For more than 12 years, Bike Fort Collins (BFC) has partnered with Poudre School District (PSD) and the City of Fort Collins to deliver the Safe Routes to School (SRTS) program, a curriculum that introduces students to safe cycling through education on topics ranging from bicycling basics to riding in groups.
It’s a volunteer-run program that Fort Collins native Sandy Charles is very much invested in – as a recreational cyclist herself and as a certified League Cycling Instructor (LCI).
She got involved more than a decade ago on a promise that she wouldn’t run any aspect of the program, but would support it by showing up to teach kids, tweens, and teens how to navigate bike paths and roadways safely while also having fun.

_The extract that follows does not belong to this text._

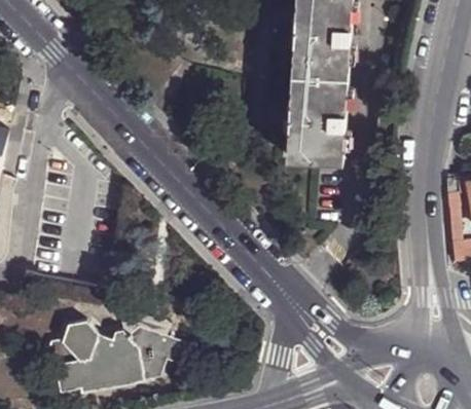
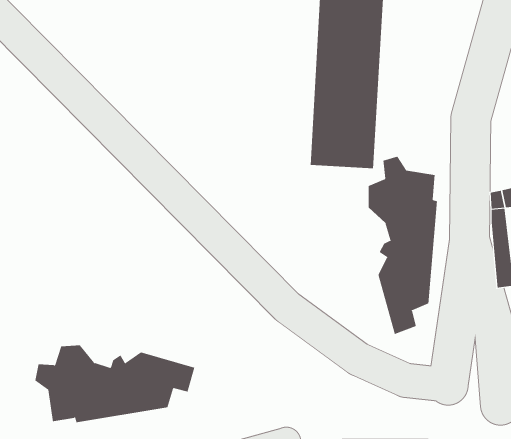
building: none -> [368,156,438,335]

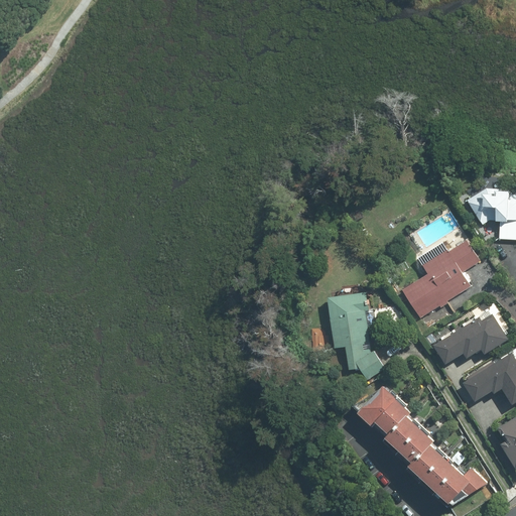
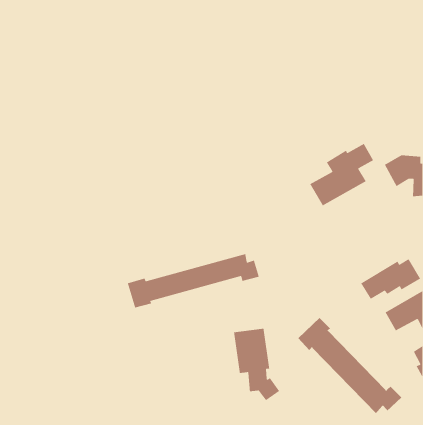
building: [400,241,479,317] -> [309,143,374,206]
building: [328,292,384,381] -> [233,328,280,401]
building: none -> [127,253,260,309]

While her role today is much more involved in coordinating with schools to deliver the curriculum (and getting the city’s help delivering bikes on massive bike trailers), the joyful theme of her work hasn’t changed a bit.
“Teaching a middle school student how to ride a bike and the sense of elation that they have, the confidence,” Sandy says. “It’s just elation.”
Over the years, she’s made a lot of connections with youth and has even introduced like-minded parents of athletic daughters who share the same unique disability.
“One family had adapted a bike so (the daughter) could ride,” Sandy said. “The other girl was also very athletic, but with the same disability, wasn’t able to ride a (standard) bike.”
Through the SRTS program, Sandy knew both girls and soon introduced their parents. Not long after, both girls were riding bikes designed with their disability – amelia – in mind.
“One girl was missing her left forearm, the other her right,” Sandy said.
One set of parents shared the recipe for the adaptive bike – a piece of PVC pipe angled so the child could use her shorter arm to control the handlebars. Soon both girls were riding their bikes.
The families, meanwhile, began offering the other a single left mitten or a single right glove as each kid needed just one of the pair.
That kind of kismet wouldn’t have happened without SRTS.
Even without those kinds of obstacles, some kids just don’t learn to ride at home, Sandy explains.
Some live near Horsetooth Reservoir where dirt roads, hills, and speeding traffic on the pavement deters the parents of learning riders. Others don’t have access to bikes or their parents didn’t learn to ride either. Affording a bike just can’t be a priority when disposable income is scarce.
It’s why SRTS brings the learning to the kids where they are: In PSD’s elementary, middle, and high schools, delivering an age-appropriate curriculum to about 30 students in each cohort.
Bikes owned by BFC are delivered by a city employee on a trailer designed to carry bikes, so every kid has a bike. Helmets are required to participate, so they’re provided too.
If a student hasn’t yet learned to ride, no problem. Sandy’s subtle detective work during scheduling reveals that information and those youth get special attention. The same is true for students with special learning or physical needs.
A student who doesn’t yet know how to ride a bike will be paired with an LCI-certified instructor to teach them individually. A student who might be physically unable to manage a bike is loaned a tagalong or wee-hoo, wheeled equipment that is attached to a bike maneuvered by an adult leader.
Cycling really is for everyone when it comes to the partnership with the school district.
PE teachers are frequently included as teachers of the program, and as long as the group of student riders stay on campus, PE teachers don’t need an LCI certification.
“When we go off-campus, we do require that a couple of LCIs be with the students, and with younger kids that means getting them to the bike paths with an LCI leading and another LCI following the group,” Sandy explains. “Older students learn that to ride in a group, they need a plan and we teach them how to read the map so they know where they’re going.”
Over the years, Sandy has watched both students and the program blossom. Today, more than 15 schools participate in Safe Routes to School.